Then you had Sunday evening and the New York Jets, a team that many were laughing at due to their arrogance for trashing Tom Brady and Wes Welker seeing as they were returning to the site of a 45-3 embarrassment just last month.  However, the Jets proved everyone wrong with Mark Sanchez outperforming the great Tom Brady, beating their hated rivals 28-21. 

Even the Steelers had a tough time defending their home field against the Ravens, needing a Ravens offensive self-destruction to come back from a 21-7 halftime deficit to eventually win 31-24. Truly, the only home team to sufficiently beat down its opponent was the Bears, who beat an 8-9 Seahawks team 35-24.

Having the two top seeds in the playoffs lose looked surprising enough until you look at the Wild Card round when three of the four road teams won. The only home team to advance, you may remember, was the Seahawks who were actually 10-and-a-half point underdogs against the Saints.  

One could argue that the 2010 season is just an outlier until you look at recent postseason history. In 2009, road teams went 3-7 in the playoffs including the Jets making another run to the AFC Championship. In 2008, however, road teams went an impressive 5-5, that saw two No. 6 seeds and a No. 4 seed involved in the Championship games. The 2007 playoffs also saw a 5-5 record.  

You have to go back to 2006 to find a season where home field advantage lived up to its billing with the home teams going 8-2. But even in 2005, road teams won six games.  Just in the past six seasons, two teams played and won all their games on the road and eventually won the Super Bowl: the 2005 Steelers and 2007 Giants, a feat that had not been accomplished prior to '05. 

The question is, why do journalists, broadcasters and fans continue to believe that home field advantage is the end all be all? Is it to create irrational hype? Does the league do it because they believe if it's not talked about, people won't go to a game? Or is it just a case of old-habits-die-hard?  
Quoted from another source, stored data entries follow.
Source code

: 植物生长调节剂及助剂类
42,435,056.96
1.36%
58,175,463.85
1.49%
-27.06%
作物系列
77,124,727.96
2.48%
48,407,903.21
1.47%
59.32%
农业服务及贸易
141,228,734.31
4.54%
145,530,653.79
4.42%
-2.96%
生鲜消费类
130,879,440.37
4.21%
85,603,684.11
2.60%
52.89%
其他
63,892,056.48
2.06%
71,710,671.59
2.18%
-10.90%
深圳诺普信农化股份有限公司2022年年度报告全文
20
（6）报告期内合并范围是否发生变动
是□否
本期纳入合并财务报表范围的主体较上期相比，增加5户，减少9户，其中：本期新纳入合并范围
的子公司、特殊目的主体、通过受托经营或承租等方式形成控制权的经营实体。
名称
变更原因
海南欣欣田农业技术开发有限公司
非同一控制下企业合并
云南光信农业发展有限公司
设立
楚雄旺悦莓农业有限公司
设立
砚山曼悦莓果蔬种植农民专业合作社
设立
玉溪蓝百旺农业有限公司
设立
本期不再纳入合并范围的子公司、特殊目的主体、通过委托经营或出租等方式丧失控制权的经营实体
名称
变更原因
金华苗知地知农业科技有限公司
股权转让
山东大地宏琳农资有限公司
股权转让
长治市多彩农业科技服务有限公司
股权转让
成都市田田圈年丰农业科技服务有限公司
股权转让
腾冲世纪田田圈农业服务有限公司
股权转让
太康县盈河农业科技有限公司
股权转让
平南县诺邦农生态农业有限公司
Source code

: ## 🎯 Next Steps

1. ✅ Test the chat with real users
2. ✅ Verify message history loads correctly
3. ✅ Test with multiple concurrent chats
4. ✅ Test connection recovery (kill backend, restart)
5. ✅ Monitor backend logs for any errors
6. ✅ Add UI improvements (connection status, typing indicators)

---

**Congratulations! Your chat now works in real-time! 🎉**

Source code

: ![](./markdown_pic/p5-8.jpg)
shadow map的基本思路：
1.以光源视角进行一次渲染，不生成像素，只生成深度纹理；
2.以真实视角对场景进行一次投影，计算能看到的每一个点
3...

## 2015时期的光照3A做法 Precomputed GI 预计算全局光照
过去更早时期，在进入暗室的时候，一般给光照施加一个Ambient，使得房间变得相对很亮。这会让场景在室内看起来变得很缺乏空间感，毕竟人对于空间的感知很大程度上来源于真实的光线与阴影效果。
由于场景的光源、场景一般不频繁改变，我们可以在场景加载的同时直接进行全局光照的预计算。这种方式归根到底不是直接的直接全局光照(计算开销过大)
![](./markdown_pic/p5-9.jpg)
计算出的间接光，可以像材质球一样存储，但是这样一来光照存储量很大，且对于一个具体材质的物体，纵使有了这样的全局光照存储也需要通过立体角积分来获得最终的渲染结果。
Whatever the case may be, the fact is the adage that having your home fans, home turf and home weather conditions enhance the likelihood of a victory clearly no longer has the same impact. There likely is many reasons why this is the case, but I believe there may be one that is more important than others: free agency.

Over the course of the NFL's history, free agency is still a relatively new concept, really coming into its own over the past 20 years. Prior to this, players would stay in one market their entire career. Today? Someone who played college ball in Miami might start in Buffalo, be traded to San Diego but later sign with Chicago. You no longer have a case where half a team never played a game that was below 32 degrees.  

In the future, fans will undoubtedly cheer their team on in the hopes they will see them go 13-3 get the first seed and vanquish any inferior road team. Likewise, fans of a team that sneaks in with a 10-6 record and plays on the road will often times not like their chances.

But before people get too arrogant, or lose all hope, they need to realize that playing on the road is not nearly as intimidating as it once was. In fact, some now are arguing that playing at home increases that teams pressure to perform. 

In the end, if there was a chance to see my team play at home or on the road, I'd obviously choose the former. However, moving forward, no one should take home field advantage for granted. If anything can be learned from these 2010 playoffs, it is that important lesson.